(Record excerpts)

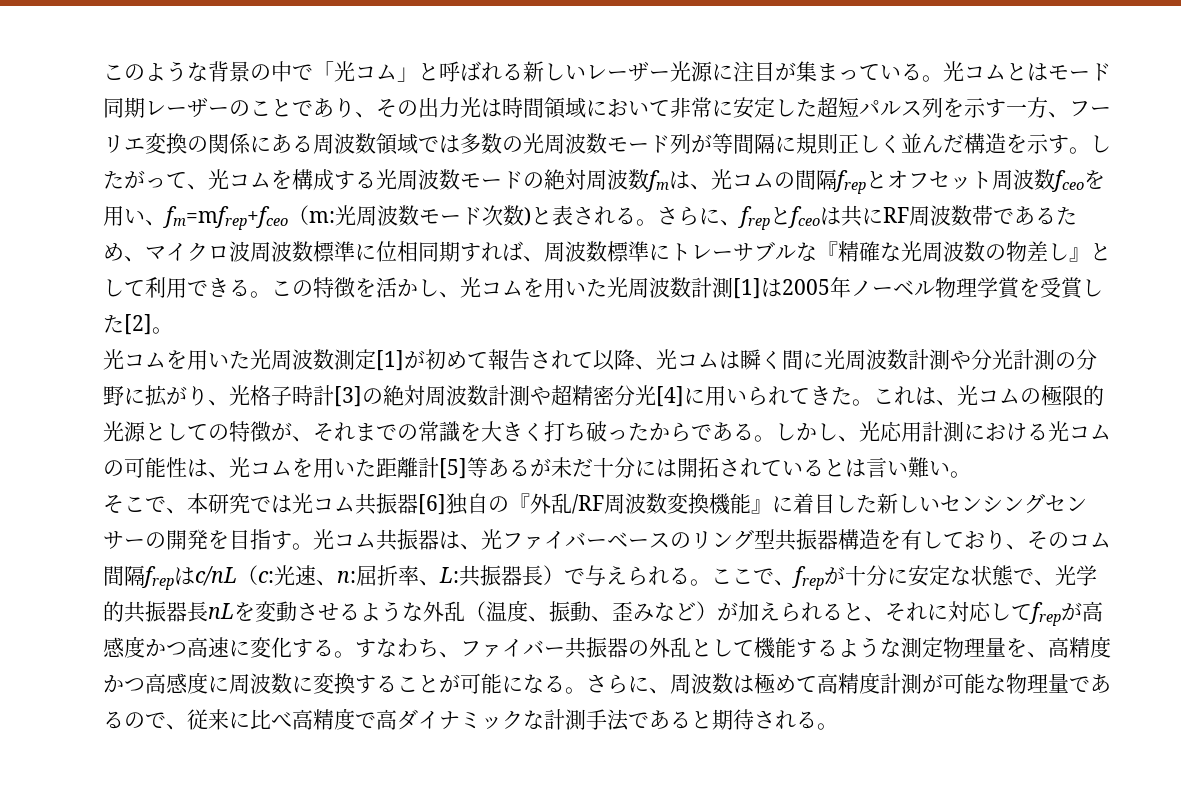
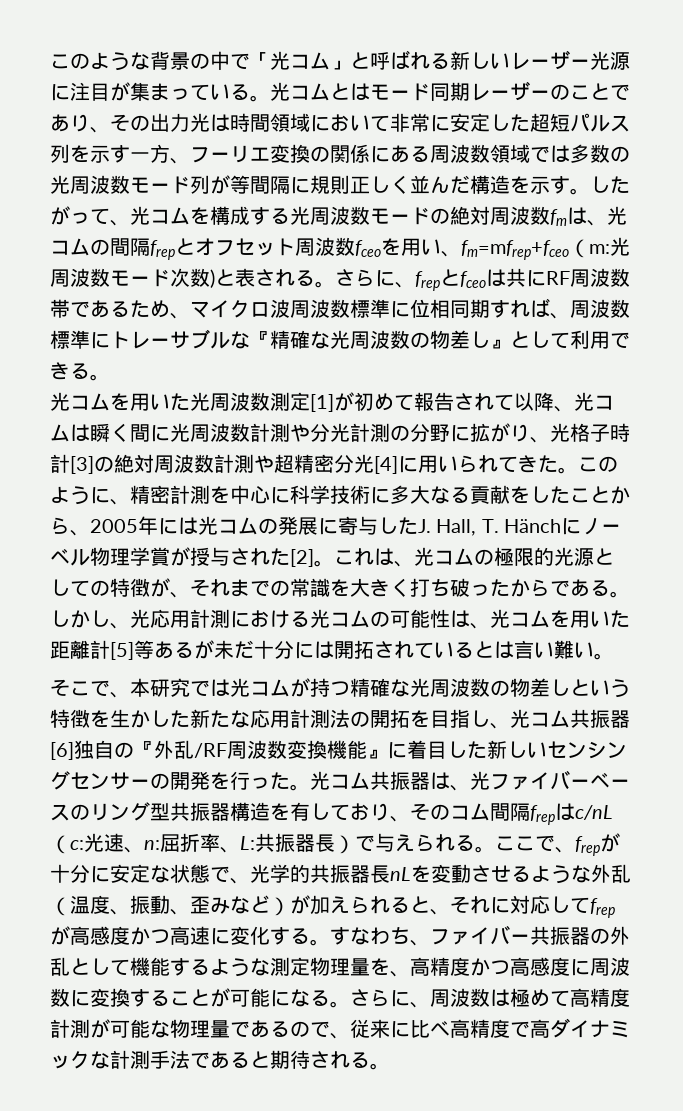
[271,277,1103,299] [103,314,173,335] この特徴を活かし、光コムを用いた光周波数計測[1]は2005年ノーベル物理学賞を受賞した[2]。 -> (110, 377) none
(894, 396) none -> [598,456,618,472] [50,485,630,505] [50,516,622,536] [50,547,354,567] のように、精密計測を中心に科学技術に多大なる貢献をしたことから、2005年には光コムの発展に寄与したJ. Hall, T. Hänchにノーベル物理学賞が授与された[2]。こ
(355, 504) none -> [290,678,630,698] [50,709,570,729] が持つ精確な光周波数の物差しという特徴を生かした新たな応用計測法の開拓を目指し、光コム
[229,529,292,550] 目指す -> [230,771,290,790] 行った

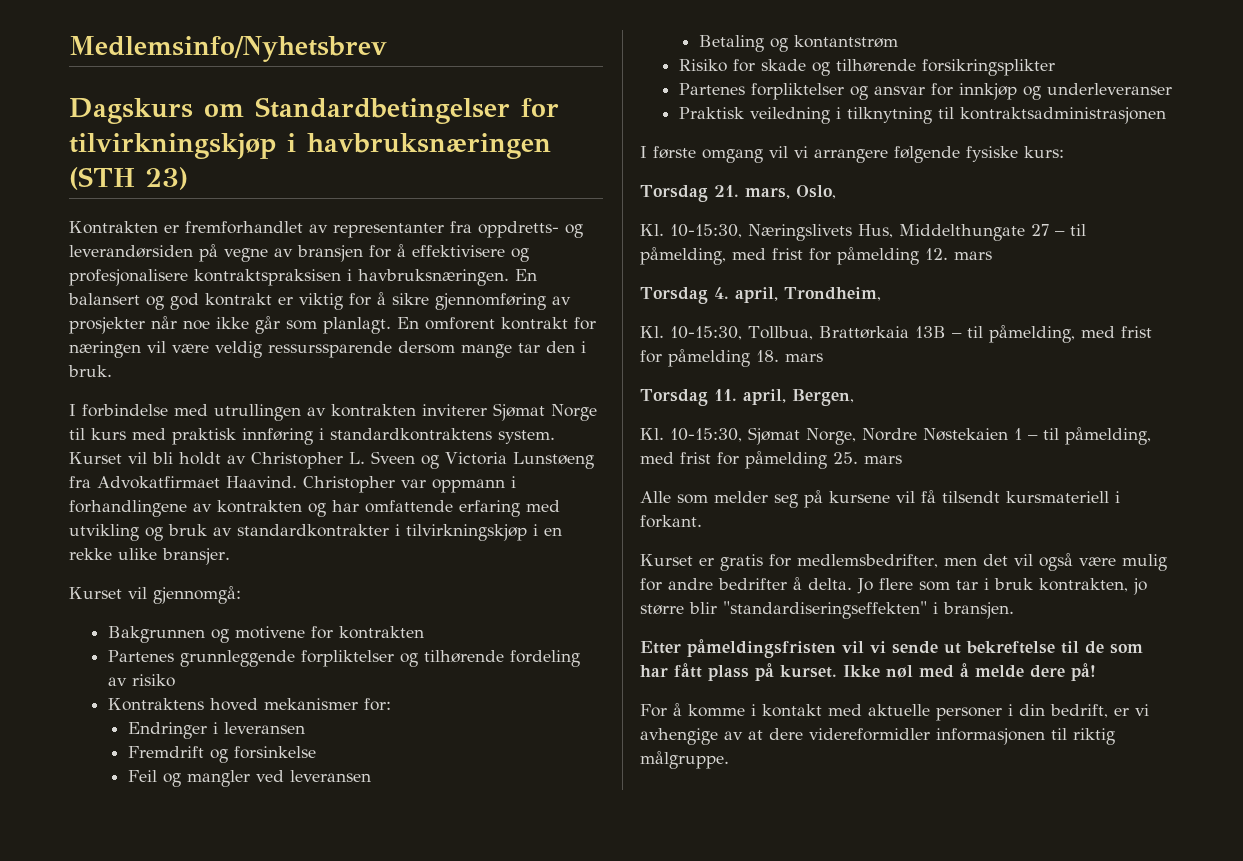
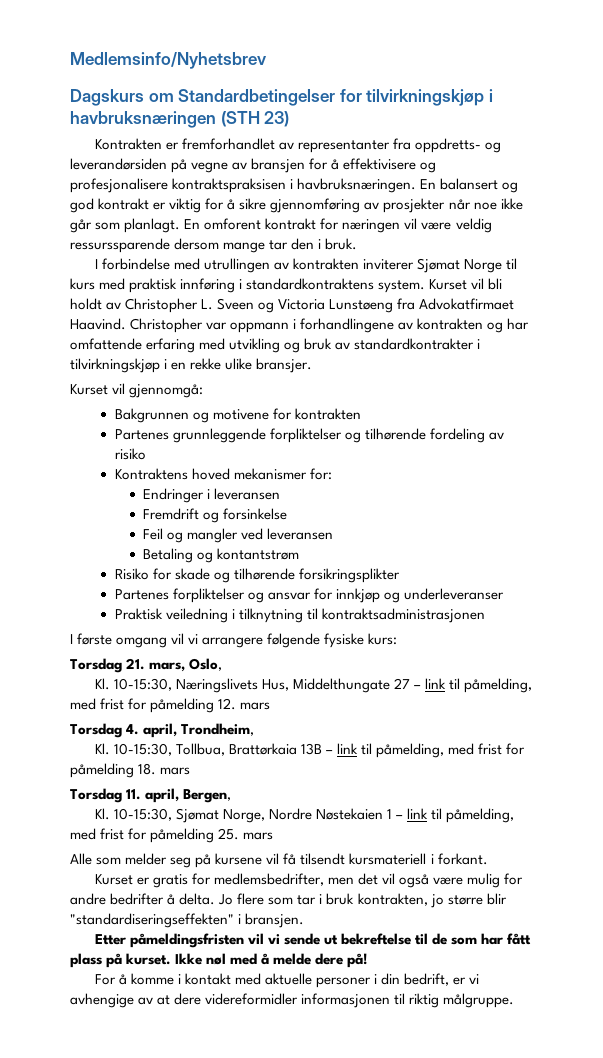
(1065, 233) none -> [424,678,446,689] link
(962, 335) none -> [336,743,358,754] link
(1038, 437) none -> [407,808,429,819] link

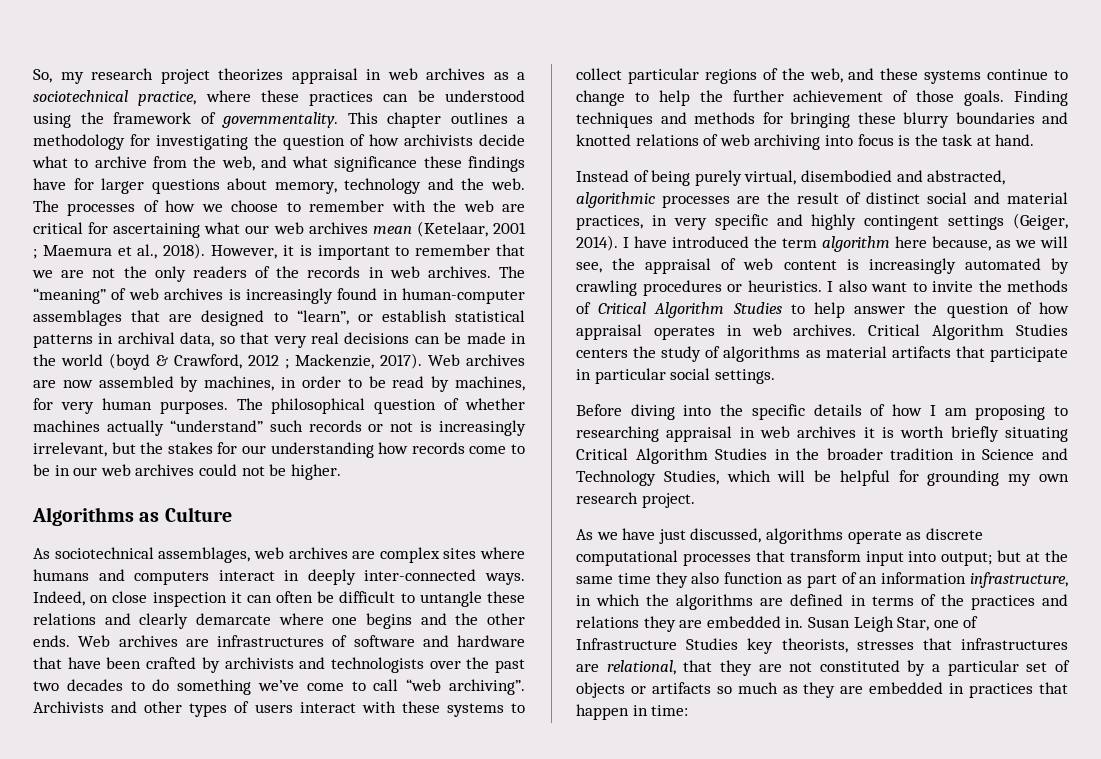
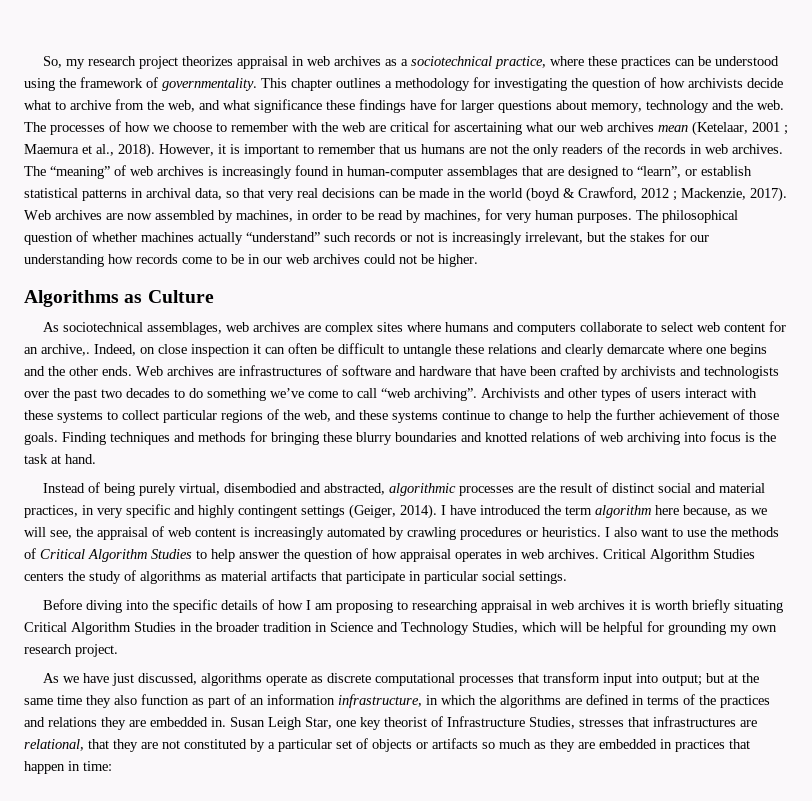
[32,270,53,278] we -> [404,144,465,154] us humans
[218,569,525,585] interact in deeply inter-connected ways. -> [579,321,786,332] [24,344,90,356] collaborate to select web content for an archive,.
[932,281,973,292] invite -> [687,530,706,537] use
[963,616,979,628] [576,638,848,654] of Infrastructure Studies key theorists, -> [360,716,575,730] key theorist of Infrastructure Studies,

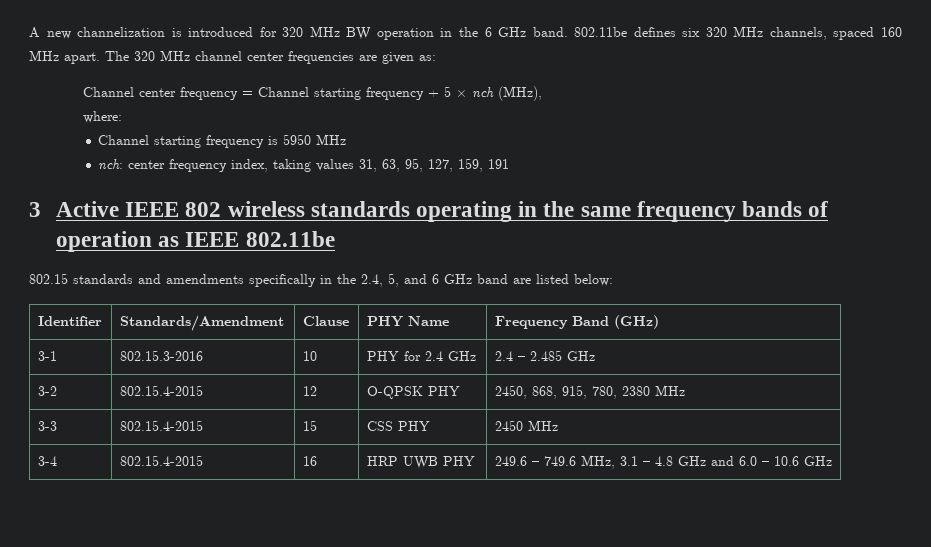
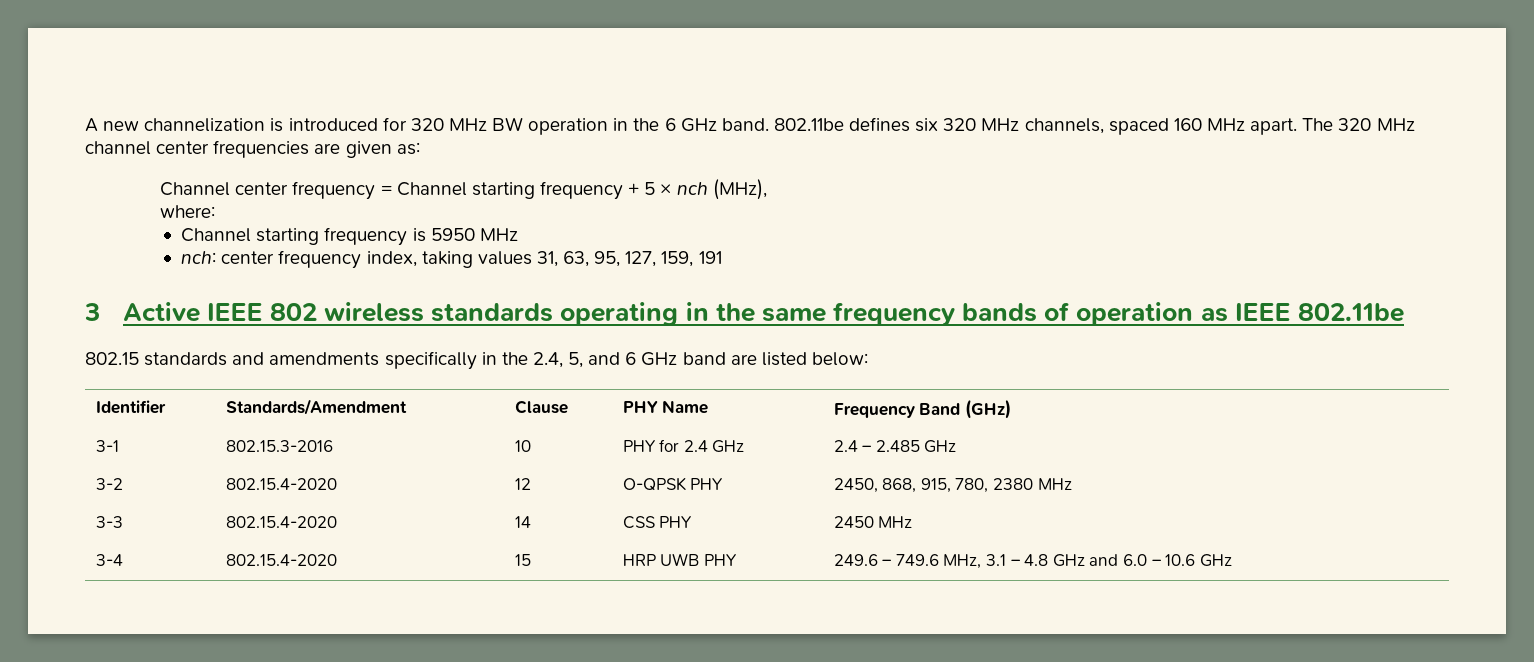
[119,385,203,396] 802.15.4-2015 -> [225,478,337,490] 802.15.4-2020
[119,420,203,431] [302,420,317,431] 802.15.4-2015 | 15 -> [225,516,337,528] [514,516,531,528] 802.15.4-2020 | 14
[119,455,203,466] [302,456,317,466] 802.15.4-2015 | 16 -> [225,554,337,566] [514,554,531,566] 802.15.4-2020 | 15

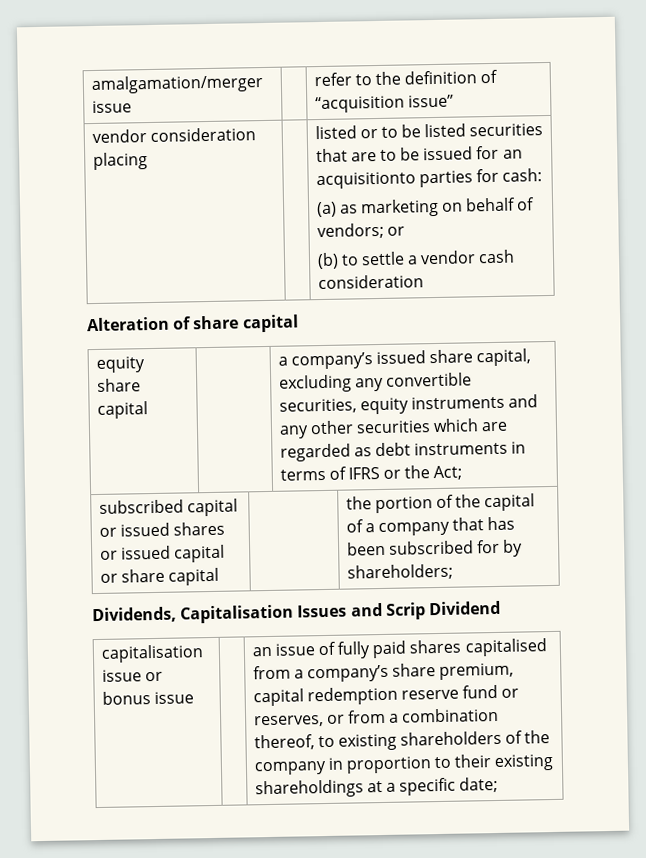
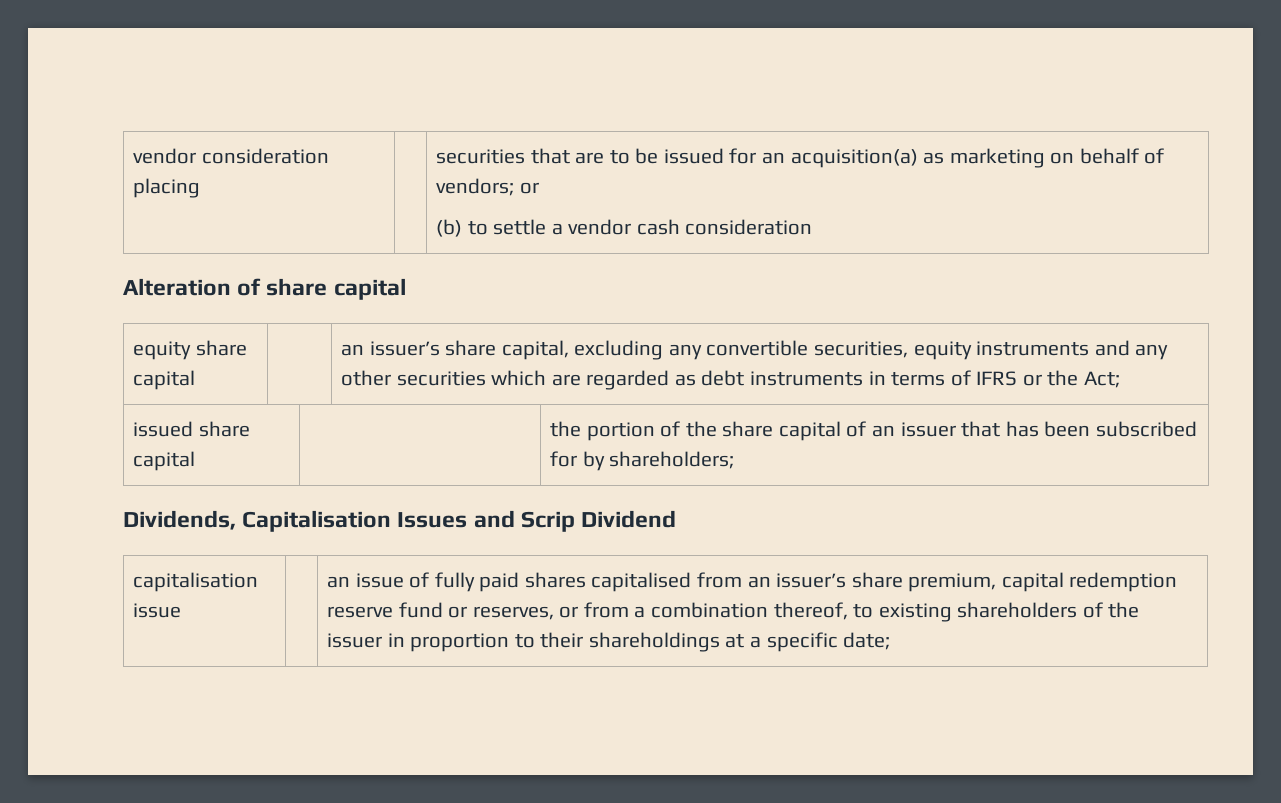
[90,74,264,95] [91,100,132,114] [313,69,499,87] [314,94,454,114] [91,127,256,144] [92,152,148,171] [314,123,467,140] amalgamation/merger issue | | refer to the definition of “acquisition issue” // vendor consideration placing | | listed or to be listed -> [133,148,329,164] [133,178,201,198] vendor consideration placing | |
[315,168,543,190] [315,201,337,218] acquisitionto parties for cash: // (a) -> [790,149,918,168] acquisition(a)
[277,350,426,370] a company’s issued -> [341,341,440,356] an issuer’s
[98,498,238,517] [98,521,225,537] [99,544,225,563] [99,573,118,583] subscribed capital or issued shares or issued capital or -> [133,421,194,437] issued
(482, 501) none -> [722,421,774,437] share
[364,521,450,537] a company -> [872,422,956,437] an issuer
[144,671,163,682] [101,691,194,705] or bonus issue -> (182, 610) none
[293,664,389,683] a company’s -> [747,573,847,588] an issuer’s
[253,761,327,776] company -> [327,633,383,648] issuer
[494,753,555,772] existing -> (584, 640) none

(End Record excerpts)

_Work instruction_.
Keep to the lines above from the line with "(355, 504) none" to the line with "[932,281,973,292] invite ->", and set down exactly those, inclusive, with nothing else and every picture left out.

_Solution for this problem_.
(355, 504) none -> [290,678,630,698] [50,709,570,729] が持つ精確な光周波数の物差しという特徴を生かした新たな応用計測法の開拓を目指し、光コム
[229,529,292,550] 目指す -> [230,771,290,790] 行った

(1065, 233) none -> [424,678,446,689] link
(962, 335) none -> [336,743,358,754] link
(1038, 437) none -> [407,808,429,819] link

[32,270,53,278] we -> [404,144,465,154] us humans
[218,569,525,585] interact in deeply inter-connected ways. -> [579,321,786,332] [24,344,90,356] collaborate to select web content for an archive,.
[932,281,973,292] invite -> [687,530,706,537] use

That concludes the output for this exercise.